EXERCISE MATERIAL:

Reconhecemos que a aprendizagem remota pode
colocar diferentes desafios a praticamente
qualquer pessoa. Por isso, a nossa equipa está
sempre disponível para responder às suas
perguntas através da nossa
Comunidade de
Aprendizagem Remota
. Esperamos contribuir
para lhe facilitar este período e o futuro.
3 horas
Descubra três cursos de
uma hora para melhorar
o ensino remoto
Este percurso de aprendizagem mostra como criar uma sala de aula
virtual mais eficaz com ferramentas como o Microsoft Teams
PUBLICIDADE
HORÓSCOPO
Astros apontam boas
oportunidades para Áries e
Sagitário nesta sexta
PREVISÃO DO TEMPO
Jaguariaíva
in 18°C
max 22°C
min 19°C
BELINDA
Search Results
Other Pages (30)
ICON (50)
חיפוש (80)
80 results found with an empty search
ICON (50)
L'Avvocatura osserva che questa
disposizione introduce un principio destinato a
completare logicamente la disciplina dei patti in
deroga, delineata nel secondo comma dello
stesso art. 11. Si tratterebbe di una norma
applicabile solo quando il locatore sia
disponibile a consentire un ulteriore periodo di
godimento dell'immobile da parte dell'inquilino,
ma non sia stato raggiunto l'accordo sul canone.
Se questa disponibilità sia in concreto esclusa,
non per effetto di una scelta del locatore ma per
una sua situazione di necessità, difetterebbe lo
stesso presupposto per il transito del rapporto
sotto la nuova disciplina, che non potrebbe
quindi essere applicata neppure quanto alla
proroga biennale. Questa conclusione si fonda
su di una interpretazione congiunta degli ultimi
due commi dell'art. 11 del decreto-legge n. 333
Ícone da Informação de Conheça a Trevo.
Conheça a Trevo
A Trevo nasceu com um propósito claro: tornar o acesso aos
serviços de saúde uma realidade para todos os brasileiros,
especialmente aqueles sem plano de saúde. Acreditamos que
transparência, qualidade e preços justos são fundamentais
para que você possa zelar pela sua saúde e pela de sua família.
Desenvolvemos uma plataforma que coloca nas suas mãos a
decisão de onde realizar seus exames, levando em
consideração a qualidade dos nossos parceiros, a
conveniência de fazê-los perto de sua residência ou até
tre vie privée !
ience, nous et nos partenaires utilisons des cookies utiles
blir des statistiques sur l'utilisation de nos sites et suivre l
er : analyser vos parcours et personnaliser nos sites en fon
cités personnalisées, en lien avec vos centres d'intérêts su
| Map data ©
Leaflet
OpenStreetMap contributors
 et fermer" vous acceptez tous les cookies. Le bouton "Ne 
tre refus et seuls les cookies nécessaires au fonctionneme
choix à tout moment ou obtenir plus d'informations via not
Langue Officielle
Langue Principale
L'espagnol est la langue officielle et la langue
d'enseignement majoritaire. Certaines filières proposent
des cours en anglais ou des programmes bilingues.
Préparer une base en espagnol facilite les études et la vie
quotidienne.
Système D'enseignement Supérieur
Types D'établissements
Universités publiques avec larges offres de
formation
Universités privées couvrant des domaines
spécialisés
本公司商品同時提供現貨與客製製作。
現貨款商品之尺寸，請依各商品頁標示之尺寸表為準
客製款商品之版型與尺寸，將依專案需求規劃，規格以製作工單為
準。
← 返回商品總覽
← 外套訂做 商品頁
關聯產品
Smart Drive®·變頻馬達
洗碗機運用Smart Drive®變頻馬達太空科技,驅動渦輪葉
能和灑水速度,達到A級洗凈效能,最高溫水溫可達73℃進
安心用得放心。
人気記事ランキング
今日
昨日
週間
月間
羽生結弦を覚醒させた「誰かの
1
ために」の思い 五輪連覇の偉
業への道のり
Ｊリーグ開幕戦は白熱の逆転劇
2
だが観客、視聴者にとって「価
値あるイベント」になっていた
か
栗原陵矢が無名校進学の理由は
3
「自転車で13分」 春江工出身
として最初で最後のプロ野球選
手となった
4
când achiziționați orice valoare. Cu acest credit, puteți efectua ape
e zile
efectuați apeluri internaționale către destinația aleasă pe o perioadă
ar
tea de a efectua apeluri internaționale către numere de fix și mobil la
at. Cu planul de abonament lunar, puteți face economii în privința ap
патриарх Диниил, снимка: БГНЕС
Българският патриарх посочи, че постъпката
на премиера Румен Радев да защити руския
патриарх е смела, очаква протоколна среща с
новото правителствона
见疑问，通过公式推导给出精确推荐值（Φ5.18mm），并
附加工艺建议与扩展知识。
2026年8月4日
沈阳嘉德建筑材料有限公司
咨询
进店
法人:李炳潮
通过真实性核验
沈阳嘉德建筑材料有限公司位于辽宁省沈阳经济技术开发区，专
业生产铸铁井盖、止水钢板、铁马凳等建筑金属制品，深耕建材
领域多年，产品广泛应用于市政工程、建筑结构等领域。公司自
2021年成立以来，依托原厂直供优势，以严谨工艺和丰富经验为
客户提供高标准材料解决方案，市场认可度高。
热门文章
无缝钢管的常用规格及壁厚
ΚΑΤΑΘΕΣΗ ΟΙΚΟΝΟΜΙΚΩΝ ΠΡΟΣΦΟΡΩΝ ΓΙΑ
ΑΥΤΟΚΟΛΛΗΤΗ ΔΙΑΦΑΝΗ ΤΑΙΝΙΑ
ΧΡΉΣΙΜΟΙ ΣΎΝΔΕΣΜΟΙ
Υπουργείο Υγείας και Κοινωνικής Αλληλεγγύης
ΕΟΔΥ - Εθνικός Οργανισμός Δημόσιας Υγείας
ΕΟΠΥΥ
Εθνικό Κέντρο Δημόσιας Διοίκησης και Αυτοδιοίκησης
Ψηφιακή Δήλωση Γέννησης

TASK: Reproduce the full text of the data above word for word, keeping each line as it appears.

SOLUTION:
Reconhecemos que a aprendizagem remota pode
colocar diferentes desafios a praticamente
qualquer pessoa. Por isso, a nossa equipa está
sempre disponível para responder às suas
perguntas através da nossa
Comunidade de
Aprendizagem Remota
. Esperamos contribuir
para lhe facilitar este período e o futuro.
3 horas
Descubra três cursos de
uma hora para melhorar
o ensino remoto
Este percurso de aprendizagem mostra como criar uma sala de aula
virtual mais eficaz com ferramentas como o Microsoft Teams
PUBLICIDADE
HORÓSCOPO
Astros apontam boas
oportunidades para Áries e
Sagitário nesta sexta
PREVISÃO DO TEMPO
Jaguariaíva
in 18°C
max 22°C
min 19°C
BELINDA
Search Results
Other Pages (30)
ICON (50)
חיפוש (80)
80 results found with an empty search
ICON (50)
L'Avvocatura osserva che questa
disposizione introduce un principio destinato a
completare logicamente la disciplina dei patti in
deroga, delineata nel secondo comma dello
stesso art. 11. Si tratterebbe di una norma
applicabile solo quando il locatore sia
disponibile a consentire un ulteriore periodo di
godimento dell'immobile da parte dell'inquilino,
ma non sia stato raggiunto l'accordo sul canone.
Se questa disponibilità sia in concreto esclusa,
non per effetto di una scelta del locatore ma per
una sua situazione di necessità, difetterebbe lo
stesso presupposto per il transito del rapporto
sotto la nuova disciplina, che non potrebbe
quindi essere applicata neppure quanto alla
proroga biennale. Questa conclusione si fonda
su di una interpretazione congiunta degli ultimi
due commi dell'art. 11 del decreto-legge n. 333
Ícone da Informação de Conheça a Trevo.
Conheça a Trevo
A Trevo nasceu com um propósito claro: tornar o acesso aos
serviços de saúde uma realidade para todos os brasileiros,
especialmente aqueles sem plano de saúde. Acreditamos que
transparência, qualidade e preços justos são fundamentais
para que você possa zelar pela sua saúde e pela de sua família.
Desenvolvemos uma plataforma que coloca nas suas mãos a
decisão de onde realizar seus exames, levando em
consideração a qualidade dos nossos parceiros, a
conveniência de fazê-los perto de sua residência ou até
tre vie privée !
ience, nous et nos partenaires utilisons des cookies utiles
blir des statistiques sur l'utilisation de nos sites et suivre l
er : analyser vos parcours et personnaliser nos sites en fon
cités personnalisées, en lien avec vos centres d'intérêts su
| Map data ©
Leaflet
OpenStreetMap contributors
 et fermer" vous acceptez tous les cookies. Le bouton "Ne 
tre refus et seuls les cookies nécessaires au fonctionneme
choix à tout moment ou obtenir plus d'informations via not
Langue Officielle
Langue Principale
L'espagnol est la langue officielle et la langue
d'enseignement majoritaire. Certaines filières proposent
des cours en anglais ou des programmes bilingues.
Préparer une base en espagnol facilite les études et la vie
quotidienne.
Système D'enseignement Supérieur
Types D'établissements
Universités publiques avec larges offres de
formation
Universités privées couvrant des domaines
spécialisés
本公司商品同時提供現貨與客製製作。
現貨款商品之尺寸，請依各商品頁標示之尺寸表為準
客製款商品之版型與尺寸，將依專案需求規劃，規格以製作工單為
準。
← 返回商品總覽
← 外套訂做 商品頁
關聯產品
Smart Drive®·變頻馬達
洗碗機運用Smart Drive®變頻馬達太空科技,驅動渦輪葉
能和灑水速度,達到A級洗凈效能,最高溫水溫可達73℃進
安心用得放心。
人気記事ランキング
今日
昨日
週間
月間
羽生結弦を覚醒させた「誰かの
1
ために」の思い 五輪連覇の偉
業への道のり
Ｊリーグ開幕戦は白熱の逆転劇
2
だが観客、視聴者にとって「価
値あるイベント」になっていた
か
栗原陵矢が無名校進学の理由は
3
「自転車で13分」 春江工出身
として最初で最後のプロ野球選
手となった
4
când achiziționați orice valoare. Cu acest credit, puteți efectua ape
e zile
efectuați apeluri internaționale către destinația aleasă pe o perioadă
ar
tea de a efectua apeluri internaționale către numere de fix și mobil la
at. Cu planul de abonament lunar, puteți face economii în privința ap
патриарх Диниил, снимка: БГНЕС
Българският патриарх посочи, че постъпката
на премиера Румен Радев да защити руския
патриарх е смела, очаква протоколна среща с
новото правителствона
见疑问，通过公式推导给出精确推荐值（Φ5.18mm），并
附加工艺建议与扩展知识。
2026年8月4日
沈阳嘉德建筑材料有限公司
咨询
进店
法人:李炳潮
通过真实性核验
沈阳嘉德建筑材料有限公司位于辽宁省沈阳经济技术开发区，专
业生产铸铁井盖、止水钢板、铁马凳等建筑金属制品，深耕建材
领域多年，产品广泛应用于市政工程、建筑结构等领域。公司自
2021年成立以来，依托原厂直供优势，以严谨工艺和丰富经验为
客户提供高标准材料解决方案，市场认可度高。
热门文章
无缝钢管的常用规格及壁厚
ΚΑΤΑΘΕΣΗ ΟΙΚΟΝΟΜΙΚΩΝ ΠΡΟΣΦΟΡΩΝ ΓΙΑ
ΑΥΤΟΚΟΛΛΗΤΗ ΔΙΑΦΑΝΗ ΤΑΙΝΙΑ
ΧΡΉΣΙΜΟΙ ΣΎΝΔΕΣΜΟΙ
Υπουργείο Υγείας και Κοινωνικής Αλληλεγγύης
ΕΟΔΥ - Εθνικός Οργανισμός Δημόσιας Υγείας
ΕΟΠΥΥ
Εθνικό Κέντρο Δημόσιας Διοίκησης και Αυτοδιοίκησης
Ψηφιακή Δήλωση Γέννησης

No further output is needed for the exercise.